REQUIRED TASKS:
a) From the text on the 1792 imperial election, write out word for word the passage starting with "On August 27, Leopold" and going on through "Croatia, and Bohemia.".
b) Pick up the text on the 1792 imperial election after its last sentence and keep writing it.

DOCUMENT SEGMENT:

Start of Block

1792 Imperial election
The imperial election of 1792 was the final imperial election held to select the emperor of the Holy Roman Empire. It took place in Frankfurt on July 5.
Background
Leopold II, Holy Roman Emperor died on March 1, 1792.
French Revolution
Following the Seven Years' War and its support of the United States in the American Revolutionary War, the French government was deeply in debt. Its main source of income was a burdensome tax on its peasants which could not be much increased. As 1789 dawned, after years of bad harvests, it stood at the brink of a financial and social crisis.
In order to resolve the crisis, the king, Louis XVI of France, called the Estates General of 1789 on January 24. The Estates General quickly became mired in disputes over the representation of the various estates. On June 17, after months of such disputes, the Third Estate, representing the common people, declared itself the National Assembly. On June 20, the National Assembly swore not to disperse until they had established a constitution.
The dismissal of the Controller-General of Finances Jacques Necker, seen as sympathetic to the Third Estate, and the gathering of the army outside Paris led to fears that the National Assembly and its supporters among the people were soon to be crushed. In response, a bourgeois militia, the National Guard, was spontaneously established on July 13. On July 14, the National Guard stormed the Bastille, a prison and armory, and killed its defenders. On July 15, the army outside Paris withdrew to its garrisons. The capital would never return to effective royal control. During the night of June 20, 1791, the king and his wife, Leopold's sister Marie Antoinette, fled Paris in an attempt to meet counterrevolutionary troops at Montmédy. They were recognized and arrested on June 21 at Varennes-en-Argonne.
On August 27, Leopold and Frederick William II of Prussia, king of Prussia, issued the Declaration of Pillnitz, calling for the release of Louis and Marie Antoinette and promising that, if his safety was threatened, and with the support of the other monarchs of Europe, they would go to war to restore him. The National Assembly interpreted the declaration as a declaration of war against the revolutionary government. On April 20, 1792, it declared war on Leopold's son Francis, his successor as king of Hungary, Croatia, and Bohemia.
Election of 1792
The prince-electors called to choose Leopold's successor were:
- Friedrich Karl Joseph von Erthal, elector of Mainz
- Clemens Wenceslaus of Saxony, elector of Trier
- Archduke Maximilian Francis of Austria, elector of Cologne
- Francis, king of Bohemia
- Charles Theodore, elector of Bavaria
- Frederick Augustus I, elector of Saxony
- Frederick William II of Prussia, elector of Brandenburg
- George III of the United Kingdom, elector of Brunswick-Lüneburg
Elected
Francis was elected. He was crowned as Francis II in Frankfurt on July 14.

End of Block

SUPPLIED DATA:

Start of Block

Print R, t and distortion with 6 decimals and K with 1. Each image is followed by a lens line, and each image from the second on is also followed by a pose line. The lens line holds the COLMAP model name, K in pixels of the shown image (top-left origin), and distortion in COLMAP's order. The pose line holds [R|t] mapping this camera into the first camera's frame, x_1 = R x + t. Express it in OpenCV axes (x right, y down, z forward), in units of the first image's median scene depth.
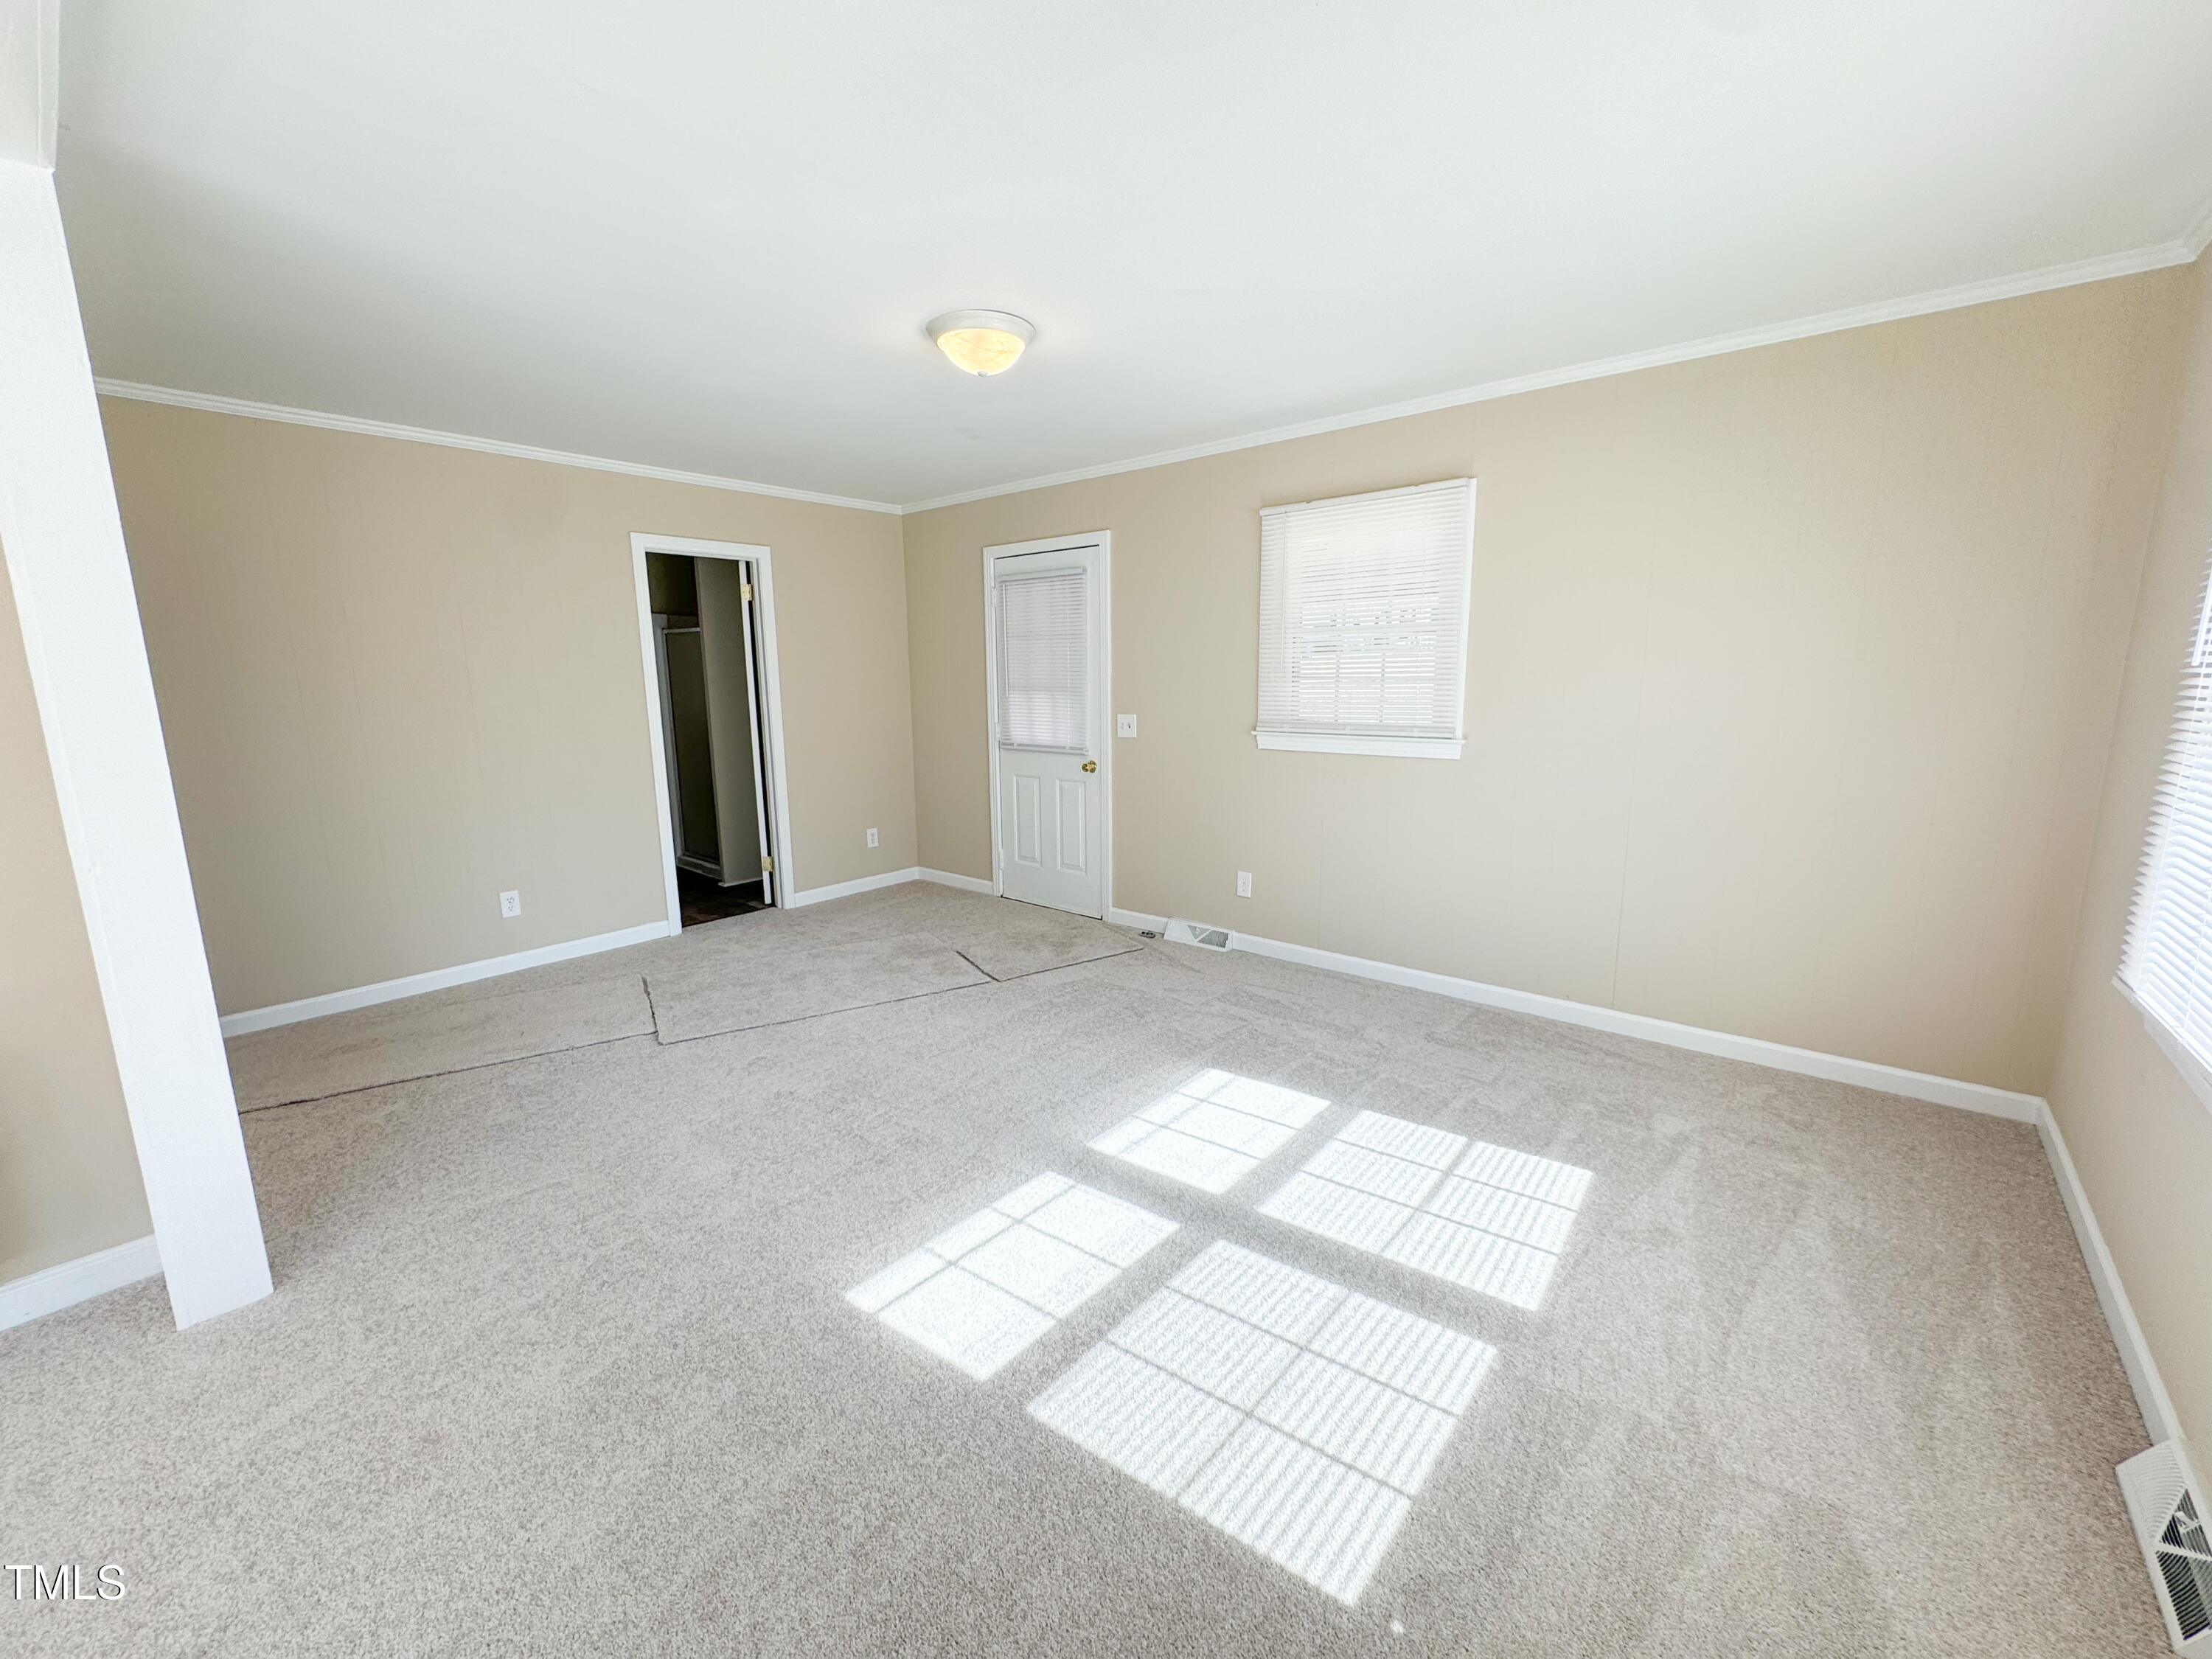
lens RADIAL K [[883.0, 0, 1103.7], [0, 883.0, 831.4], [0, 0, 1]] dist [-0.005303, 0.000688]
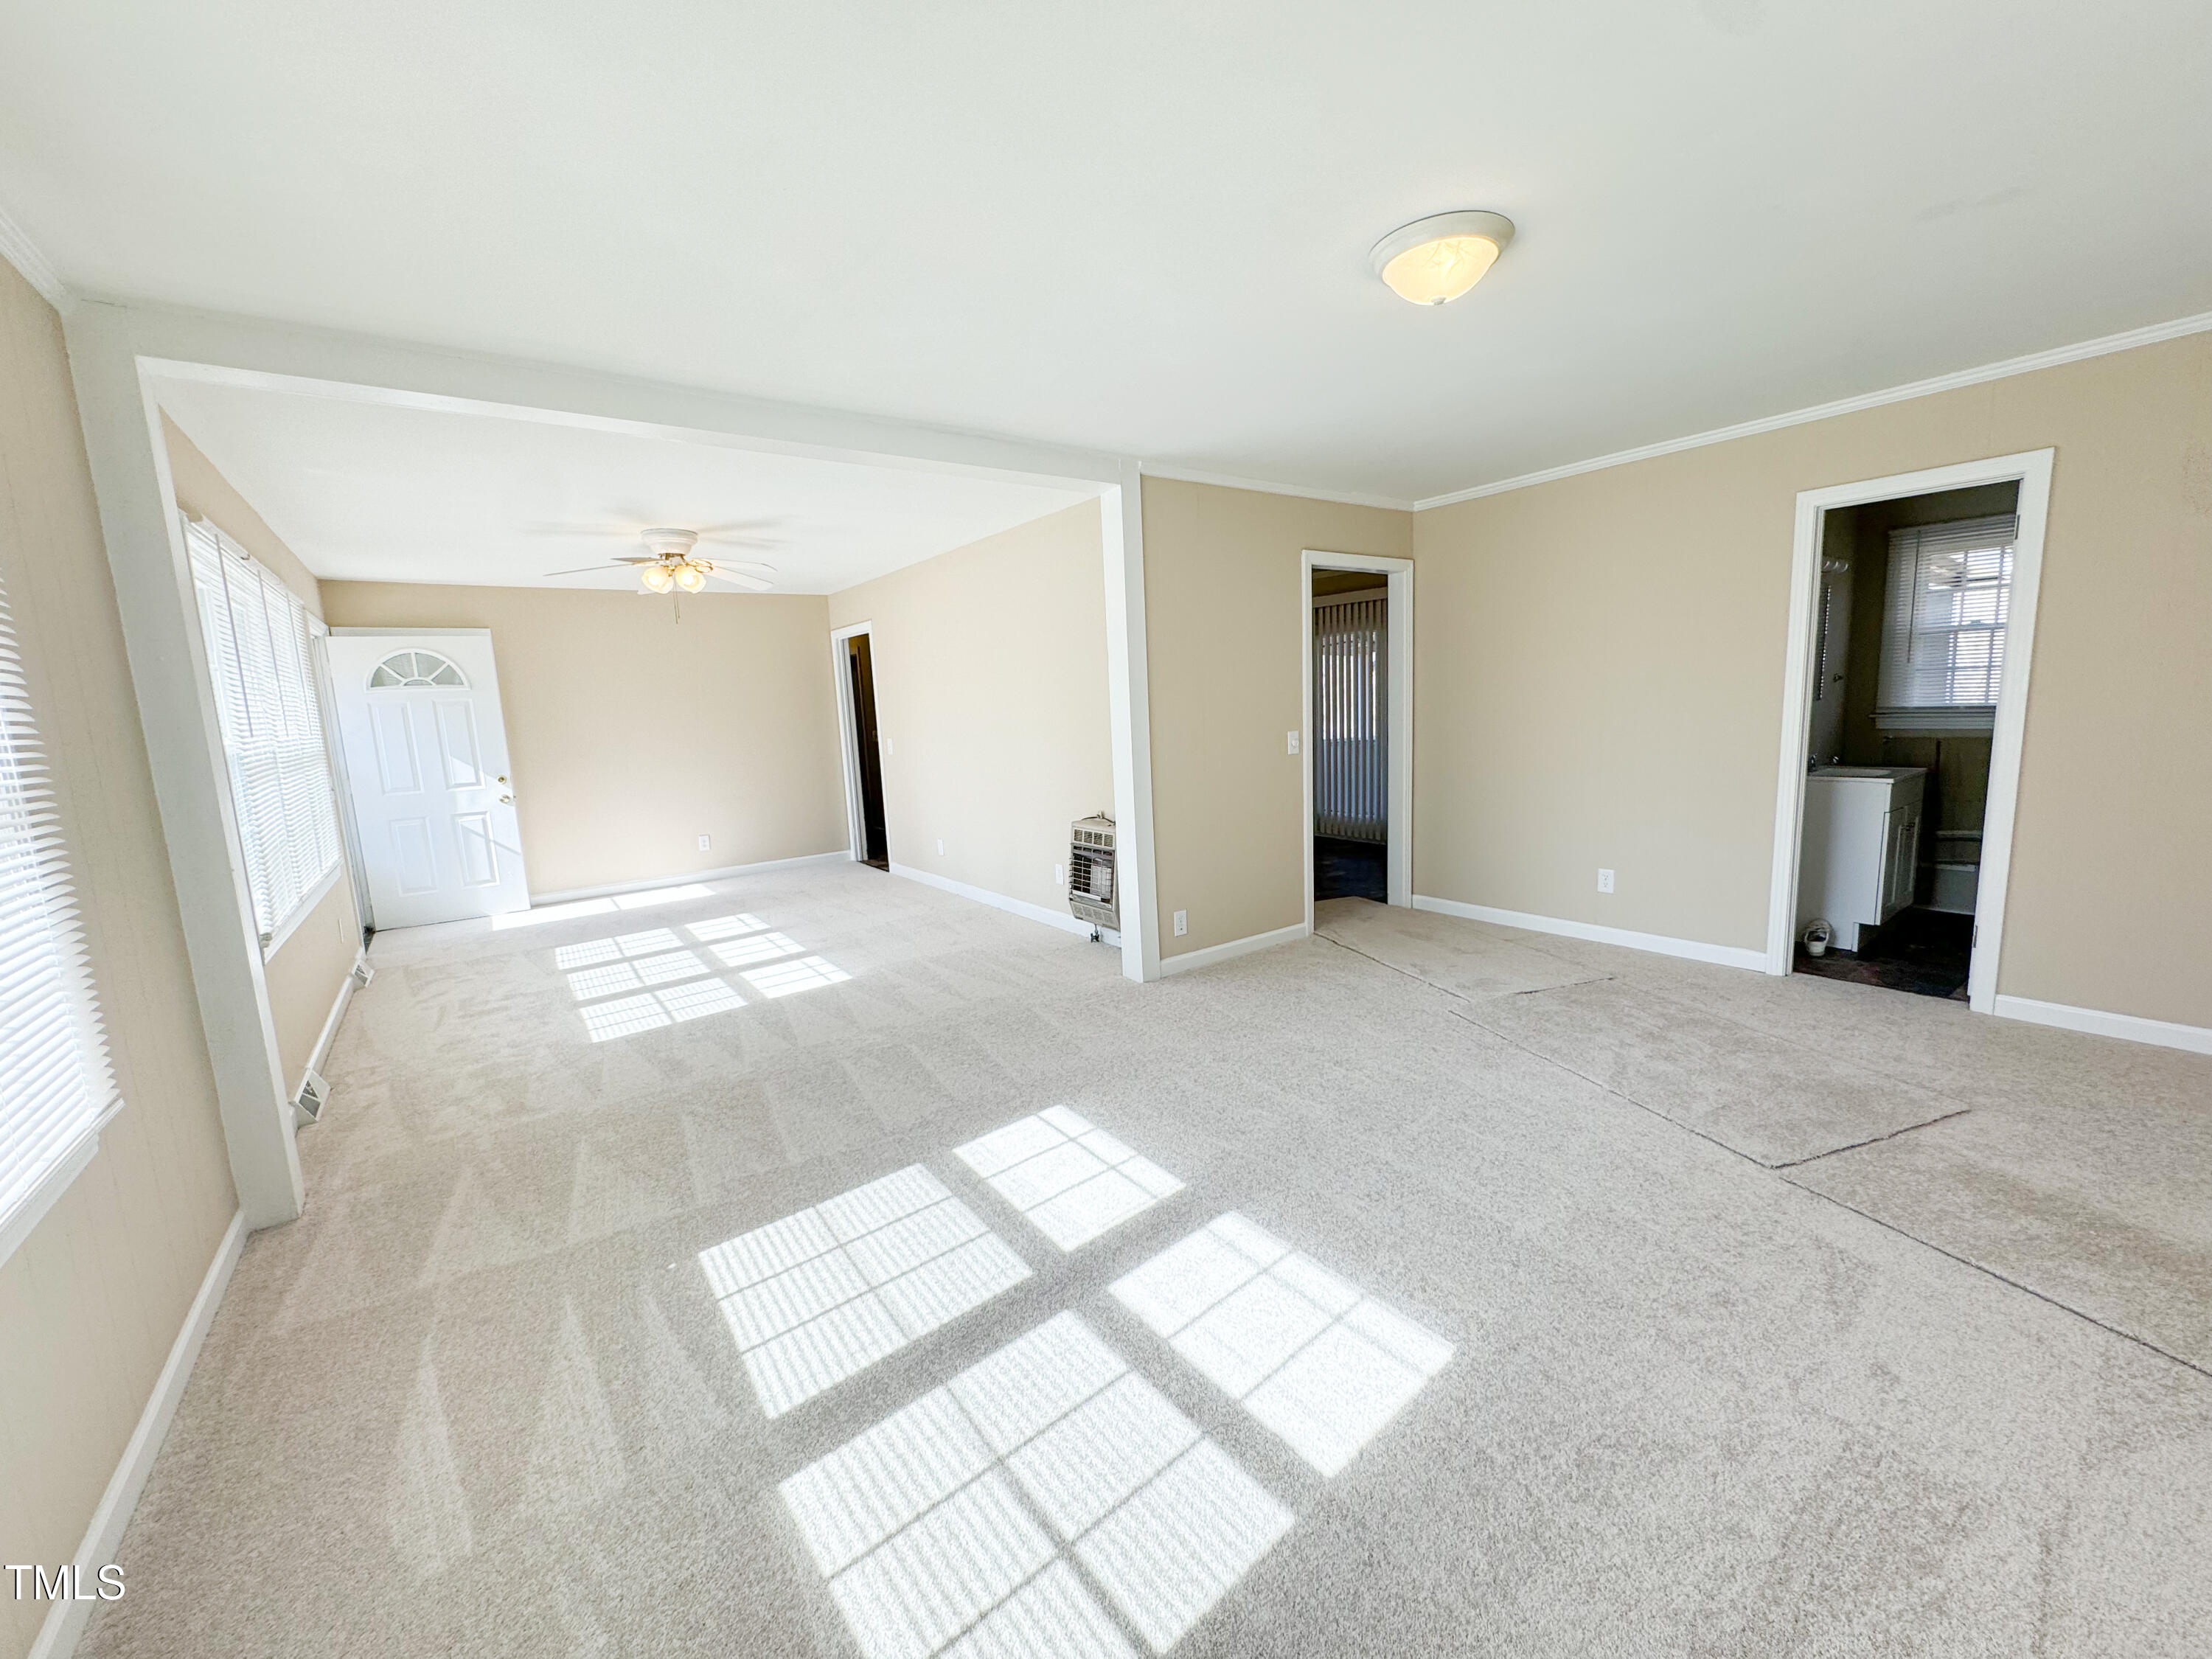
lens RADIAL K [[883.0, 0, 1103.7], [0, 883.0, 831.4], [0, 0, 1]] dist [-0.005303, 0.000688]
pose [[-0.235831, 0.163939, -0.957866, 0.848284], [-0.125292, 0.972312, 0.197259, -0.190988], [0.963683, 0.166532, -0.208761, 1.045647]]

End of Block

ANSWERS TO THE TASKS:
a)
On August 27, Leopold and Frederick William II of Prussia, king of Prussia, issued the Declaration of Pillnitz, calling for the release of Louis and Marie Antoinette and promising that, if his safety was threatened, and with the support of the other monarchs of Europe, they would go to war to restore him. The National Assembly interpreted the declaration as a declaration of war against the revolutionary government. On April 20, 1792, it declared war on Leopold's son Francis, his successor as king of Hungary, Croatia, and Bohemia.

b)
Aftermath
On September 20, a Prussian army advancing on Paris was stopped at the Battle of Valmy, the first significant victory for the French revolutionary government. On August 23, 1793, that government issued a decree calling for a levée en masse, the conscription of all able-bodied men between eighteen and twenty-five years of age. The dramatic increase in French manpower and the tactical brilliance of the brigadier general Napoleon, who saw his first major action as an artillery commander in the Siege of Toulon that same year, led to increasing military success. By the end of 1794, France had conquered the territories of the Holy Roman Empire west of the Rhine. Prussia recognized these conquests and withdrew from the first coalition against France in the secret Peace of Basel of April 5, 1795.
On February 9, 1801, France and the Holy Roman Empire signed the Treaty of Lunéville, under which the latter recognized French conquests up to the Rhine as well as the independence of a number of French client states. The Reichsdeputationshauptschluss, passed by the Imperial Diet on March 24, 1803 and ratified by Francis on April 27, reorganized the Empire in recognition of the territorial changes under the treaty. The electorates of Mainz, Trier and Cologne were abolished. Karl Theodor Anton Maria von Dalberg, archbishop and prince-elector of Mainz, was created archbishop and prince-elector of Regensburg. Mainz's territory east of the Rhine was divided among Regensburg, Hesse-Darmstadt, Prussia and the counties of what would become the Duchy of Nassau. Trier's territory east of the Rhine was also divided among the counties of Nassau. Cologne's territory east of the Rhine was divided between Hesse-Darmstadt and Arenberg. Francis's younger brother Ferdinand III, Grand Duke of Tuscany, deprived of Tuscany in the course of the French Revolutionary Wars, was created elector of Salzburg. The Duchy of Württemberg, the Margraviate of Baden and the Landgraviate of Hesse-Kassel were raised to the electorates of Württemberg, Baden and Hesse, respectively.
Hostilities between France and Francis II broke out again in 1805. Following Napoleon's historic victory over Russia and the Holy Roman Empire at the Battle of Austerlitz on December 2, the latter was forced to conclude the Peace of Pressburg on December 26. Under the terms of this treaty, Francis II recognized the royal titles of the kings of Bavaria and Württemberg, and ceded to Napoleon's allies in Bavaria, Württemberg and Baden substantial Austrian territories in Germany. He also ceded some Austrian land south of the Alps to Italy, a client of Napoleon.
On July 12, 1806, Baden, Bavaria, Berg, Hesse, Regensburg and Württemberg established the Confederation of the Rhine, with Napoleon as its protector. On August 1, they seceded from the Holy Roman Empire. On August 6, Francis resigned as emperor and declared the Empire dissolved.